Spijsvertering in alvleesklier leidt tot chronische ontsteking

Onderzoekers van het UMC St Radboud hebben een nieuw gen ontdekt dat de kans op een chronische ontsteking van de alvleesklier vergroot. De alvleesklier maakt enzymen die in de dunne darm allerlei voedingseiwitten kapot knippen.
Om te voorkomen dat de enzymen al meteen in de alvleesklier beginnen te knippen, worden ze voor hun reis naar de darmen tijdelijk ´ingepakt´. Het gen CTRC dat nu ontdekt is, levert het verpakkingsmateriaal voor de eiwitknipper trypsine. Is dit CTRC-gen kapot, dan valt de beschermde verpakking weg en begint trypsine al te knippen in de alvleesklier. Dit erfelijke spijsverteringsprobleem vergroot de kans op een chronische ontsteking van de alvleesklier. De resultaten van dit grote internationale onderzoek zijn nu gepubliceerd in een online artikel in Nature Genetics.

Een alvleesklierontsteking (pancreatitis) gaat gepaard met hevige pijn in de buik die dagenlang kan aanhouden, vaak met een uitstraling naar de rug. Bij een chronische pancreatitis keren de aanvallen steeds terug, soms al binnen enkele weken. Een aanval kan worden uitgelokt door overmatig alcoholgebruik of bepaalde voedingsmiddelen, maar ook genetische factoren spelen een rol.

Ingepakt eiwit
In internationaal verband zoekt de afdeling maag-, Darm- en Leverziekten van het UMC St Radboud naar dergelijke genetische factoren. De afgelopen jaren heeft dit onderzoek duidelijk gemaakt dat trypsine – een eiwit dat in de alvleesklier wordt gemaakt – daarin een belangrijke rol speelt. Trypsine breekt in de darmen eiwitten uit onze voeding af. Wordt het trypsine te vroeg actief, dan begint het al in de alvleesklier met de ´spijsvertering´ en kan er een ontsteking ontstaan. Daarom beschikt de alvleesklier van nature over beschermers: trypsine-remmers. Dit zijn stoffen die het trypsine tijdelijk ´inpakken´, zodat het geen eiwitten kan knippen.

Tweede remmer
Joost Drenth, hoogleraar moleculaire gastro-enterologie en hepatologie in het UMC St Radboud: “Vorig jaar ontdekten we met deze internationale onderzoeksgroep een gemankeerde vorm van trypsine (PRSS2) dat, als je het hebt, juist beschermt tegen een alvleesklierontsteking. CTRC is de tweede trypsine-remmer die we nu kennen. We hadden al eerder ontdekt dat genafwijkingen in SPINK1 de kans op alvleesklierontsteking danig vergroten. Hoewel SPINK1 en CTRC op moleculair niveau iets anders werken, zijn het allebei trypsine-remmers.

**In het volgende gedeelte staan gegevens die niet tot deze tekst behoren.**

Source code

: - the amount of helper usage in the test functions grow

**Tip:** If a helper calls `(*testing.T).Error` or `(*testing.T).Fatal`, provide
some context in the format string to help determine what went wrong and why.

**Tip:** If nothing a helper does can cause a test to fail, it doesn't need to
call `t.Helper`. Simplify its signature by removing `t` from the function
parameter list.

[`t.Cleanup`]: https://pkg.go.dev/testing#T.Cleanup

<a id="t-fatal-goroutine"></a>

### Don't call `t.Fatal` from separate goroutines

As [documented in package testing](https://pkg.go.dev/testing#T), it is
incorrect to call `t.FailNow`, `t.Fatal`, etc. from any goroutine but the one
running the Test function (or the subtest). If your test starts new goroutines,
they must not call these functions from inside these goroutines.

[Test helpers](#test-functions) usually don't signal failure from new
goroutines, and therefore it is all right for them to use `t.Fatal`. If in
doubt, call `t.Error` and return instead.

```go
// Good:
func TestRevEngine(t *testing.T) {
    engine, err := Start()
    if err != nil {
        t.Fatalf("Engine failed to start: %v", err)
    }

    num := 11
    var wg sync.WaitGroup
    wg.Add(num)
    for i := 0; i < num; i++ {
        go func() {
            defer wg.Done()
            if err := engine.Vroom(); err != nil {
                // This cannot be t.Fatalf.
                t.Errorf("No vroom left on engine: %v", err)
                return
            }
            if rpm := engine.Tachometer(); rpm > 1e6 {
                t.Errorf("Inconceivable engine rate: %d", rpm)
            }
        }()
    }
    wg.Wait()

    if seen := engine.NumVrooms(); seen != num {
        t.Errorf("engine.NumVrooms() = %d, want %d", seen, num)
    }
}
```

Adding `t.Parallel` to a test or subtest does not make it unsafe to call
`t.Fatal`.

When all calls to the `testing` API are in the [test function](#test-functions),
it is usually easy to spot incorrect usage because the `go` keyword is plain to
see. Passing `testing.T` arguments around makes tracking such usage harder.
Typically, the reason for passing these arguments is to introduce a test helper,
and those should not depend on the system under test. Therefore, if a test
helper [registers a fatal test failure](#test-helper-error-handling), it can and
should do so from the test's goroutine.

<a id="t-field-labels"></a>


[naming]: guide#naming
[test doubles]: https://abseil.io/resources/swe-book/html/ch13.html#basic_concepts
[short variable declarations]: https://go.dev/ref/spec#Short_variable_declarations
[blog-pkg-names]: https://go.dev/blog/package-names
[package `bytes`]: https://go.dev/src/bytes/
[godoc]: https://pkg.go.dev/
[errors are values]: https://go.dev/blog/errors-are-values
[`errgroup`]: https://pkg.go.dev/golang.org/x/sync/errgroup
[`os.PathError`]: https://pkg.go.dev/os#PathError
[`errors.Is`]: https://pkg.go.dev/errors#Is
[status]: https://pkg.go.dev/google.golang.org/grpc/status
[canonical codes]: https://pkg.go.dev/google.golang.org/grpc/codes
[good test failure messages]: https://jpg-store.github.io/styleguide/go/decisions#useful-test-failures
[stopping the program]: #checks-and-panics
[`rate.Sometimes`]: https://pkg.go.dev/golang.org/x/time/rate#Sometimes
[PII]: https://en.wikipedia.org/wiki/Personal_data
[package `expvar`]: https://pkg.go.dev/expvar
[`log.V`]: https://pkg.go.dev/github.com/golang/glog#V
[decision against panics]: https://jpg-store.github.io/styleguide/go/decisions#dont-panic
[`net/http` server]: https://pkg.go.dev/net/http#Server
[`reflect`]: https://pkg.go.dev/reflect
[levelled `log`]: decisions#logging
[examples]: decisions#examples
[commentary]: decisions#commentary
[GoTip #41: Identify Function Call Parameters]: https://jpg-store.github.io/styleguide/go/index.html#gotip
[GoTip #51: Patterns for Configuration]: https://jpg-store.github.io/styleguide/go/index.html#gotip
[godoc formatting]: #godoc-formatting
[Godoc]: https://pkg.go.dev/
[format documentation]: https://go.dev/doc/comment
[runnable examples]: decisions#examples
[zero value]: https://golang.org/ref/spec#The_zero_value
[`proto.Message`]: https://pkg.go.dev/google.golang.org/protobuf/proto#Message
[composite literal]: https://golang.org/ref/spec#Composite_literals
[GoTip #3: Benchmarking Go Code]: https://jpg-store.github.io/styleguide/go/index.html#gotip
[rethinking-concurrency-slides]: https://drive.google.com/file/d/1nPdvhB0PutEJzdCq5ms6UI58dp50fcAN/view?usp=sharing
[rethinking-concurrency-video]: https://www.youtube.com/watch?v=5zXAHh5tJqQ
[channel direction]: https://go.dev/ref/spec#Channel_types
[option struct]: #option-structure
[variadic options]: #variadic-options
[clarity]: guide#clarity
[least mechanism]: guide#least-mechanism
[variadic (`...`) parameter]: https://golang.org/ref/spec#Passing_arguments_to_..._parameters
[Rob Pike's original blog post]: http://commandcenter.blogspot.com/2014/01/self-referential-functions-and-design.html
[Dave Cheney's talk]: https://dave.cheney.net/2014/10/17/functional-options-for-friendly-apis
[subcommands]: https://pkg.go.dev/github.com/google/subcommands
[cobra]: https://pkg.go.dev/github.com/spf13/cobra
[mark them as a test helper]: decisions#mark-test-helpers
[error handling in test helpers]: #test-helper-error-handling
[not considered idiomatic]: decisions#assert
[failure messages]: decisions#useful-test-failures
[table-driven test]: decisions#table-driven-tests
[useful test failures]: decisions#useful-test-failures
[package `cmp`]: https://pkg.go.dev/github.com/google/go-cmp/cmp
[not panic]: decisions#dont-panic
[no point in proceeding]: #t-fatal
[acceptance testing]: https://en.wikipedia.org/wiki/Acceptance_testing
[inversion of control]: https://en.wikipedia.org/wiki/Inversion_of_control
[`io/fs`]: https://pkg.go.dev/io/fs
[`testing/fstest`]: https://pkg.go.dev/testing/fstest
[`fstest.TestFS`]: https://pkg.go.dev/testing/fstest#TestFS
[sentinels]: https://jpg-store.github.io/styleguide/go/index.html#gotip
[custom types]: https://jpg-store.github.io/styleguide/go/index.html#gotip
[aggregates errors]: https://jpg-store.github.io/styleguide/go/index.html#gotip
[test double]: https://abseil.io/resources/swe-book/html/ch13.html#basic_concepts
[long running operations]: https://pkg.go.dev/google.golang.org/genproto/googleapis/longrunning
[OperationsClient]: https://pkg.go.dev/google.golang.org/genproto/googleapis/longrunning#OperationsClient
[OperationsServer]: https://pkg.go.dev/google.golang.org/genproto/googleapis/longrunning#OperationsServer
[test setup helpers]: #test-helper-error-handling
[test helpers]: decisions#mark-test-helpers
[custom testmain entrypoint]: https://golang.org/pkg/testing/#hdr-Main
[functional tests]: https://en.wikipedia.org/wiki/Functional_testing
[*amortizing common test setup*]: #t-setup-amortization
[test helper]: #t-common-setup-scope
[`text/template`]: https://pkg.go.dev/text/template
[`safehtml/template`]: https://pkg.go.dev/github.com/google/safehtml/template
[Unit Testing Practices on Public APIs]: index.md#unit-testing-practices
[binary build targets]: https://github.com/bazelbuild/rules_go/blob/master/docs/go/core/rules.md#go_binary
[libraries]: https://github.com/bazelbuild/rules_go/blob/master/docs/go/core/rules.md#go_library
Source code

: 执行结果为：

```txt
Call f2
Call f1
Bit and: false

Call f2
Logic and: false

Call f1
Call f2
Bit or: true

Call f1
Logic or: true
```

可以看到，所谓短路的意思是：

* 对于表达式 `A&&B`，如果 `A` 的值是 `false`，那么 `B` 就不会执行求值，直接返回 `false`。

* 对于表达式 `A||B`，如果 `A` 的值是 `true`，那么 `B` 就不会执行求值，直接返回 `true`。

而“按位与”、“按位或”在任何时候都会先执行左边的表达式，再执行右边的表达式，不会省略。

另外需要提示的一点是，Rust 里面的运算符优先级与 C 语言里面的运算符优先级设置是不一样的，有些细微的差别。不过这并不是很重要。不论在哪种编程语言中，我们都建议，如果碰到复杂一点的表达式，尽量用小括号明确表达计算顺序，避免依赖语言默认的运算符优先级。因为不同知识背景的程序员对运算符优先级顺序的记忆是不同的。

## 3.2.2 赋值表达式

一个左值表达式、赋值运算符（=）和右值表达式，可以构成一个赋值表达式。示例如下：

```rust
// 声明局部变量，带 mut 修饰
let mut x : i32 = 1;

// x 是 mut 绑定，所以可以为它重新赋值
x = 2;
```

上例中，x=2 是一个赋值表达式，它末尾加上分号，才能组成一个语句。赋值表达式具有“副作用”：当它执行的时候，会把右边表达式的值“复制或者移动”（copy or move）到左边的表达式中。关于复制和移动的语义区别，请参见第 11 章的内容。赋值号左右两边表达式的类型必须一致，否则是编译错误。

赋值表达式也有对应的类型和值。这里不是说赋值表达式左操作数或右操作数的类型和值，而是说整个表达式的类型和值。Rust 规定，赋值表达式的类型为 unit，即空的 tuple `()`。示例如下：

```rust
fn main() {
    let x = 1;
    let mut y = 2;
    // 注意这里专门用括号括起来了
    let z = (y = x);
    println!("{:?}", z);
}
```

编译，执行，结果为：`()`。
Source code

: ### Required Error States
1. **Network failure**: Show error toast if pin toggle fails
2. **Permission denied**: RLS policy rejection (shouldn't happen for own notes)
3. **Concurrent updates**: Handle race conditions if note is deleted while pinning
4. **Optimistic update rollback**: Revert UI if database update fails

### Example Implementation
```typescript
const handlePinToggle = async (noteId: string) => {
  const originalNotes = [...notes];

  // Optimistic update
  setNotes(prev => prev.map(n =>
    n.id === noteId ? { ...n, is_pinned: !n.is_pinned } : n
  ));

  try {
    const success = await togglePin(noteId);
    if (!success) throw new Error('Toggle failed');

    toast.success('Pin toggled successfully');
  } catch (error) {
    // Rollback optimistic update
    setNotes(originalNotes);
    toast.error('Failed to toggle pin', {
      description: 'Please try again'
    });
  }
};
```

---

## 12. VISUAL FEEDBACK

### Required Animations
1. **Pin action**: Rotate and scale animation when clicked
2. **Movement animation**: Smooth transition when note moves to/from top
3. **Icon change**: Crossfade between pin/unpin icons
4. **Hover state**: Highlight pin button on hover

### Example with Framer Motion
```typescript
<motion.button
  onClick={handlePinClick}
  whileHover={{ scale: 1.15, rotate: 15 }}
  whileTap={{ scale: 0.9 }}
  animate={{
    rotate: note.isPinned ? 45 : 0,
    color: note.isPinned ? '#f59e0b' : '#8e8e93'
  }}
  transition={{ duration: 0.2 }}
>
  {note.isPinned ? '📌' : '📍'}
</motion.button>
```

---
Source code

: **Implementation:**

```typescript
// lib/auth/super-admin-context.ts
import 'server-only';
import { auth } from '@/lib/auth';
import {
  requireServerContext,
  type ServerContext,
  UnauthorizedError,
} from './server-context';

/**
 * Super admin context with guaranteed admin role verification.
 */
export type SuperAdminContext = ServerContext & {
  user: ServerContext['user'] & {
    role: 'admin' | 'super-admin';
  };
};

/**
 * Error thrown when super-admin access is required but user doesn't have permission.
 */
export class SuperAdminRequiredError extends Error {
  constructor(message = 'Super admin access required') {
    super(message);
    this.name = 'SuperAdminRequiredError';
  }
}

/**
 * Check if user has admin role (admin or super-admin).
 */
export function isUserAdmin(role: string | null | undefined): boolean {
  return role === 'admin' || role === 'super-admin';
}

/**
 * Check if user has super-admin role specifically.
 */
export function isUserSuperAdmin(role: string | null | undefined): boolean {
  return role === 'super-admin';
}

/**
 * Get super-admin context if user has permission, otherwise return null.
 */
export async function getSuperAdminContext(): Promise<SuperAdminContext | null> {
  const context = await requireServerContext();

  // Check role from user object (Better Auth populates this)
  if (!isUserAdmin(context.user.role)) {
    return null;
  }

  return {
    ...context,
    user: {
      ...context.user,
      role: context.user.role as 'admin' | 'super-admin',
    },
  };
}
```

Werken ze niet goed door een genetische mutatie, dan leidt dat tot een duidelijk verhoogde kans op een chronische alvleesklierontsteking. Door dit onderzoek zijn we in enkele jaren enorm veel te weten gekomen over het mechanisme achter deze ernstige chronische ontsteking. Hierdoor kunnen we ook gerichter zoeken naar medicijnen.”